Director, SAS User Engagement

+Chris Hemedinger is the Director of SAS User Engagement, which includes our SAS Communities and SAS User Groups. Since 1993, Chris has worked for SAS as an author, a software developer, an R&D manager and a consultant. Inexplicably, Chris is still coasting on the limited fame he earned as an author of SAS For Dummies


  1. Andrew Howell on

    Hey there, Chris.

    Question: Can we control whether or not we *want* the users to have this capability to view the underlying data structures (albeit metadata structures)?

    (As we know) InfoMaps are effectively simplified business views of potentially complex data.

    I can think of good cases for both sides of this discussion.

    Looking forward to catching up with you when you are next Down Under.

  2. Andrew,

    I *knew* that someone would ask about this! No, I don't think there is a way to prevent a user from accessing this information via PROC INFOMAPS...as long as they have the capability to run a SAS program. (Thus SAS Web Report Studio users, and even SAS Add-In for Office users, would find it difficult to achieve from within those applications.)

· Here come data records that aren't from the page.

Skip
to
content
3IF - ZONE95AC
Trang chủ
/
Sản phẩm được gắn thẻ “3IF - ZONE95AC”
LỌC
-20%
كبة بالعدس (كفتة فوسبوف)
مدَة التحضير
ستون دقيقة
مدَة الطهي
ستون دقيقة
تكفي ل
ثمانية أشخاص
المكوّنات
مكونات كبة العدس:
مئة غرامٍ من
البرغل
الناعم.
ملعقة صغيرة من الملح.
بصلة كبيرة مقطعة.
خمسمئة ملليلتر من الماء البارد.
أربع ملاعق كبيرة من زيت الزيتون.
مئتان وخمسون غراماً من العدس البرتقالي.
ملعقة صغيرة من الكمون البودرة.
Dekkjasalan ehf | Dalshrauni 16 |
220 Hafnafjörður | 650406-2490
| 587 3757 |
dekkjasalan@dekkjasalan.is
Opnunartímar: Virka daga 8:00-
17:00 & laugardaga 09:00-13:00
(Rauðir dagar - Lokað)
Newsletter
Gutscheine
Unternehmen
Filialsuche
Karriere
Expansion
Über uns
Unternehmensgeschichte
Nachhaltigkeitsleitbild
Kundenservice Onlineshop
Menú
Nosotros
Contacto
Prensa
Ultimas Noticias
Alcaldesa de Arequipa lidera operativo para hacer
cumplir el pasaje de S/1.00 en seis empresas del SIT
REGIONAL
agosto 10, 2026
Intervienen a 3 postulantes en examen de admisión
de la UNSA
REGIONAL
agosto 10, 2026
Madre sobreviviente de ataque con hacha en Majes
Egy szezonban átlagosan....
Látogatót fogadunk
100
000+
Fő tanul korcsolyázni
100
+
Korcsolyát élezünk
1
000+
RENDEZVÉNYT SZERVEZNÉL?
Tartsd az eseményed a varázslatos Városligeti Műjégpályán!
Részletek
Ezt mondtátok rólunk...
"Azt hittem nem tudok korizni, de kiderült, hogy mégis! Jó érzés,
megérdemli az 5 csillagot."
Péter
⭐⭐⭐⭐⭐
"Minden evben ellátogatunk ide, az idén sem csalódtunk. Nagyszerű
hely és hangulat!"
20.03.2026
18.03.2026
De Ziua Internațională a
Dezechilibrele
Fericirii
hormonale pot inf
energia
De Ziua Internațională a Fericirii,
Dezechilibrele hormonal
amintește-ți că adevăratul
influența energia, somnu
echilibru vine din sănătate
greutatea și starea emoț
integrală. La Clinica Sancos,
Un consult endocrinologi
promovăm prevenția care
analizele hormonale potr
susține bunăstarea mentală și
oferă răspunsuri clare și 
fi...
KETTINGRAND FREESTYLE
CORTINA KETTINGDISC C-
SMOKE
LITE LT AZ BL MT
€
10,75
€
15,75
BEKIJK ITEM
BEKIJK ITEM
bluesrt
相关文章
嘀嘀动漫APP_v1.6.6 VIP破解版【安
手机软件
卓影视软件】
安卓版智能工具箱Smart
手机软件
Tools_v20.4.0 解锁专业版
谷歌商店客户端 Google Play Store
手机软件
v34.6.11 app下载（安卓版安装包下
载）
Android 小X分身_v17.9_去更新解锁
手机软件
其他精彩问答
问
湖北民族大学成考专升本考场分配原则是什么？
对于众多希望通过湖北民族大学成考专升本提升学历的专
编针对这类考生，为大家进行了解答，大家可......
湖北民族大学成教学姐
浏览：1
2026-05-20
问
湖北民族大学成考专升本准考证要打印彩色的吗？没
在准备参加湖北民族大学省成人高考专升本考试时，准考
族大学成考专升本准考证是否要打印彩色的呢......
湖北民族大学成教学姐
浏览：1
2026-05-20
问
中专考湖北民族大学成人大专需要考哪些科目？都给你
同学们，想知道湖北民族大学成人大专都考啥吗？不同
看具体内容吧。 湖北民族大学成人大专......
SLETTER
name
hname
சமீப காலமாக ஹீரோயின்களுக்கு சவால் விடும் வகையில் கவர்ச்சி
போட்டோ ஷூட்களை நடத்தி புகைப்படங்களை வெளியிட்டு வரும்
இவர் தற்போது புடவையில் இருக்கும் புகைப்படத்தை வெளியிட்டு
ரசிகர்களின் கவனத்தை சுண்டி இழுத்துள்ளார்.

    As long as you have READMETADATA access to the Info Map, which you must have in order to use it, I think you can see this information as well.

    (Will be Down Under at various venues during August...perhaps I'll run into you at one of the SAS events.)

  3. Great Info!

    Can any one tell me how to update the sas information map given that the data souce .i.e. the sas table for the map is updated. I want my SAS wrs to get fresh numbers, very month once the sas table is refreshed as well as the info map.

    Thanks in advance!

    • Chris Hemedinger
      Chris Hemedinger on

      An information map is a business *view* of the data. This definition doesn't contain the actual data values - those reside in the source tables (or are calculations defined in the map). As long as your source tables are updated periodically (for example, every month), then there is no additional action needed. Any user of SAS Web Report Studio will always see the latest numbers.

  4. Chris,
    Is there a way to have SAS generate the proc infomap code used to create the infomap. Example: boss created an infomap a while ago. I want to see what the code would have been if it were generated using proc infomap instead of SAS Information Map Studio.


    • Chris Hemedinger
      Chris Hemedinger on


      I don't think there is a way to "reverse-engineer" an infomap into a PROC INFOMAPS step. While PROC INFOMAPS allows you to do a lot of things, I believe that some features of Information Maps (supported by SAS Information Map Studio) are not accessible by this syntax. I think the best you can do is to report on the construct of the map -- data items, tables, and so on. When you use the SASIOIME engine to "assign" an information map library (as EG does when you open a map), there are dictionary tables that reveal lots of information about what the map contains. You can use the EG approach as a guide.